→ **The problem**: Gather every line in the items below that contains the word "series", and copy each one as it appears.

======== Data shown ========

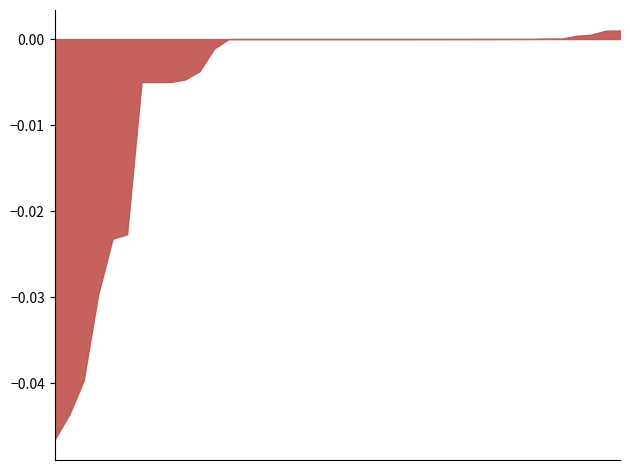

Does the chart have visible grid lines?

No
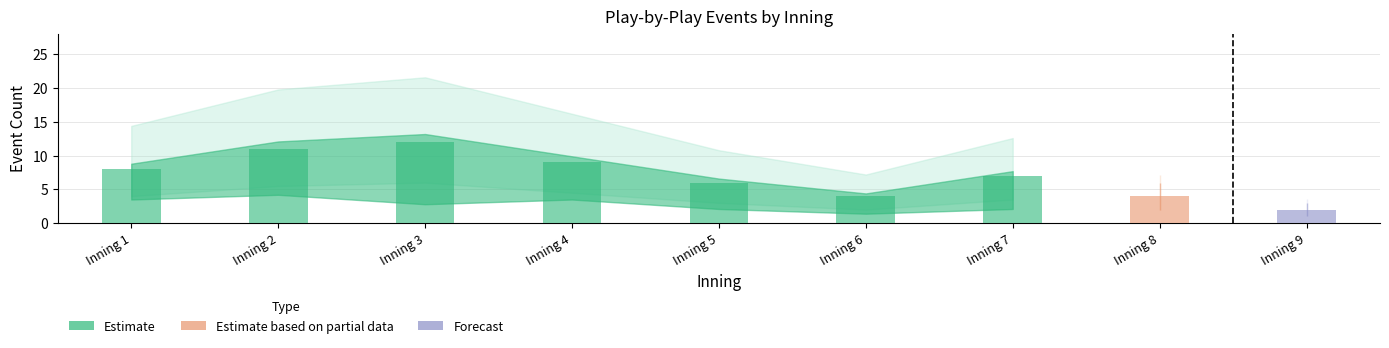

What is the value of the 3rd bar from the left?

12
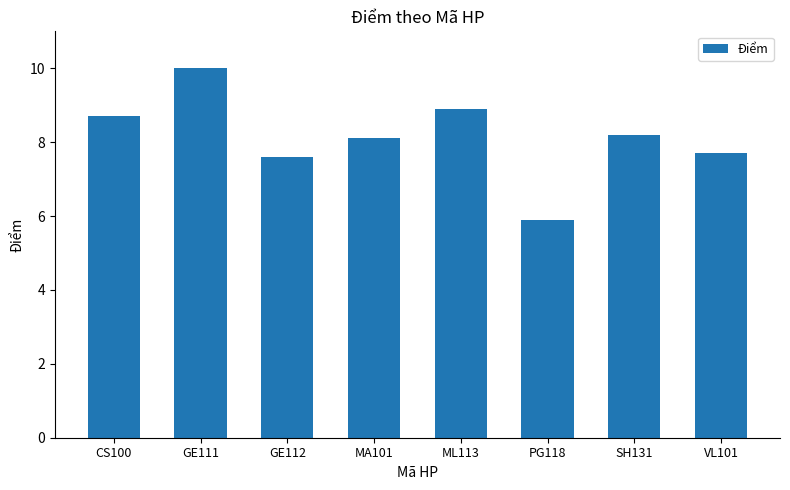

What position from the left is GE112?

3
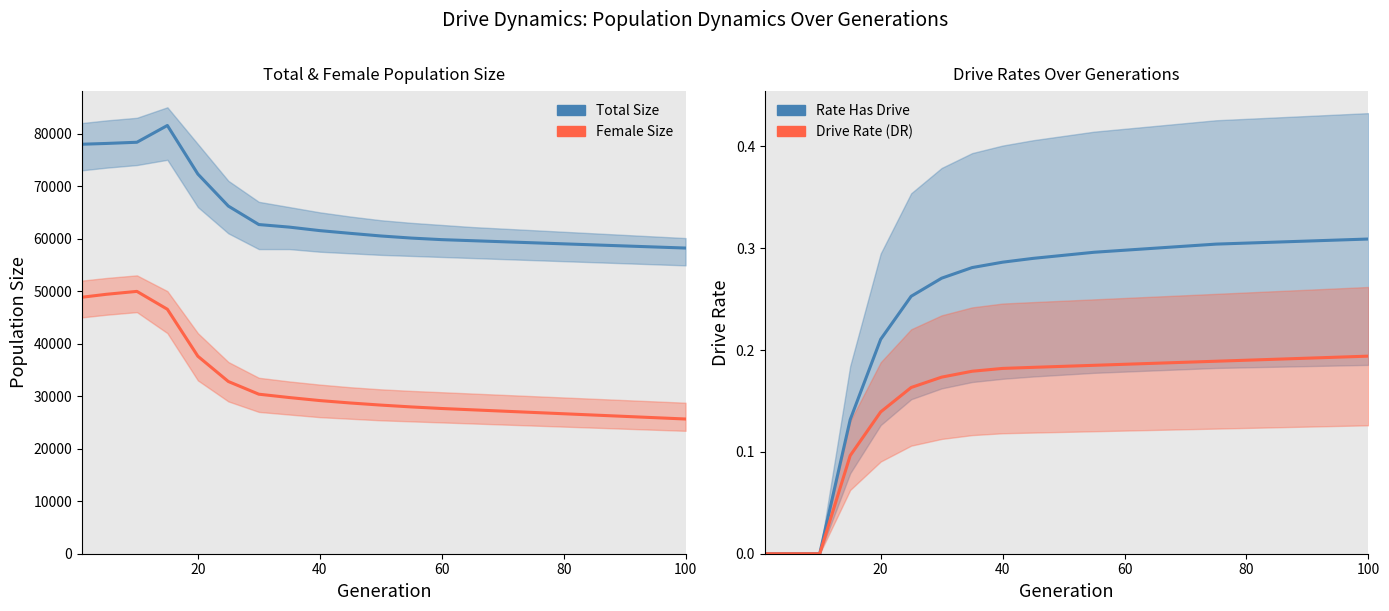

How many values in Drive Rate (DR) are above zero?

18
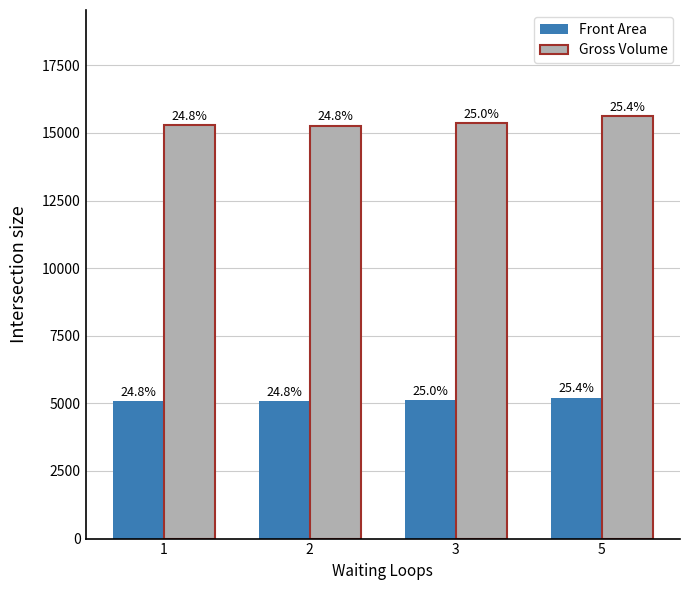

What are all the series names shown in the legend?

Front Area, Gross Volume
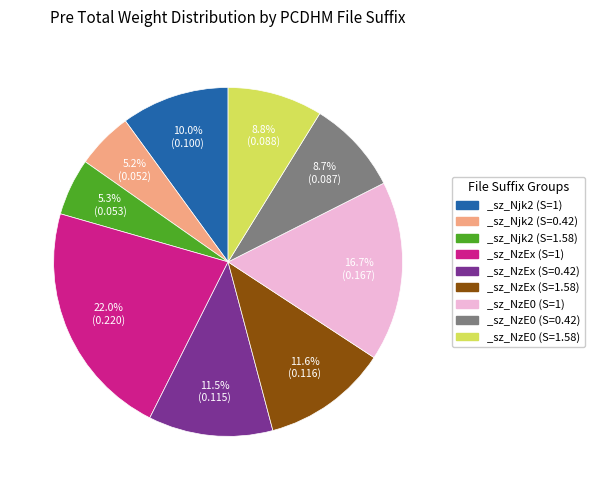

Combined, do _sz_NzEx (S=0.42) and _sz_NzE0 (S=0.42) account for over 50%?

No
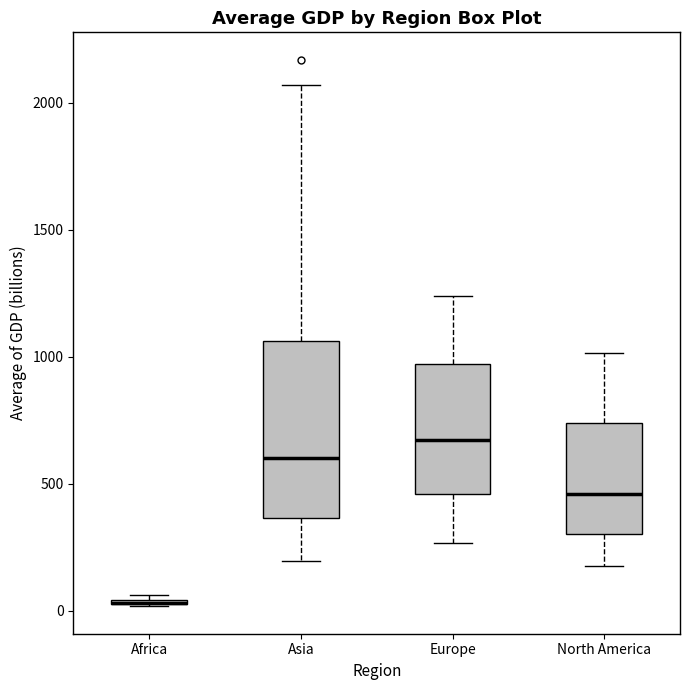

Comparing the boxes themselves (not the whiskers), which one is the tallest?

Asia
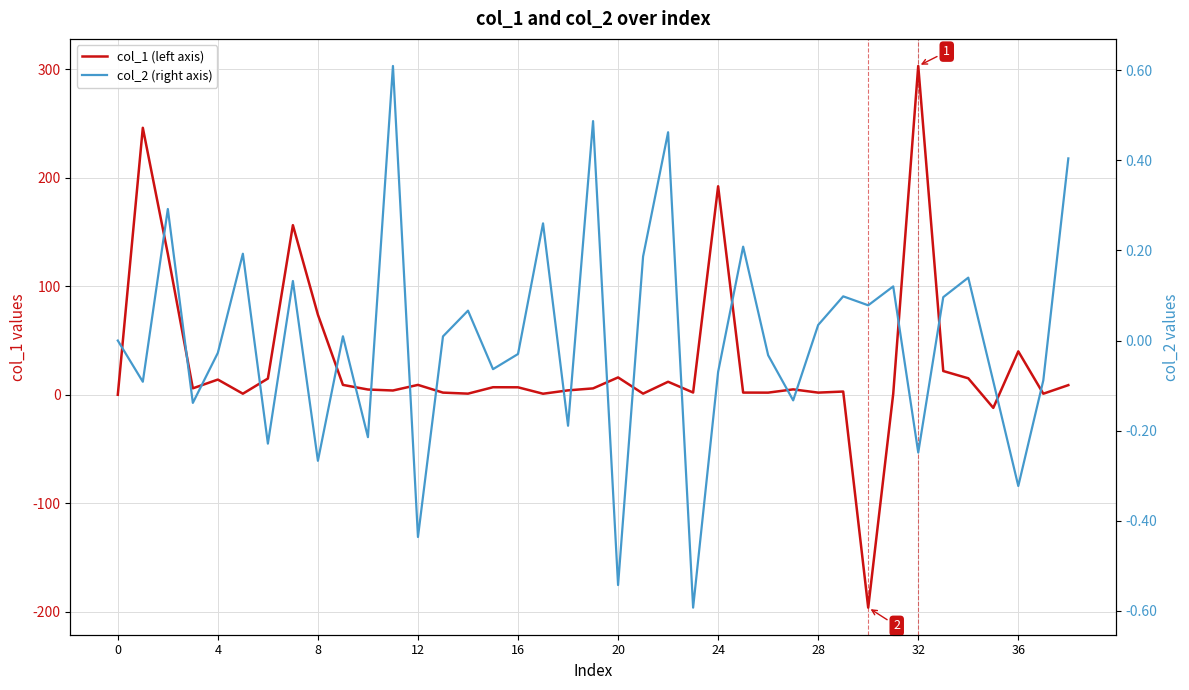

Which series has the largest total across all categories?

col_1 (left axis)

========

→ **Task solution**:
What are all the series names shown in the legend?
Which series has the largest total across all categories?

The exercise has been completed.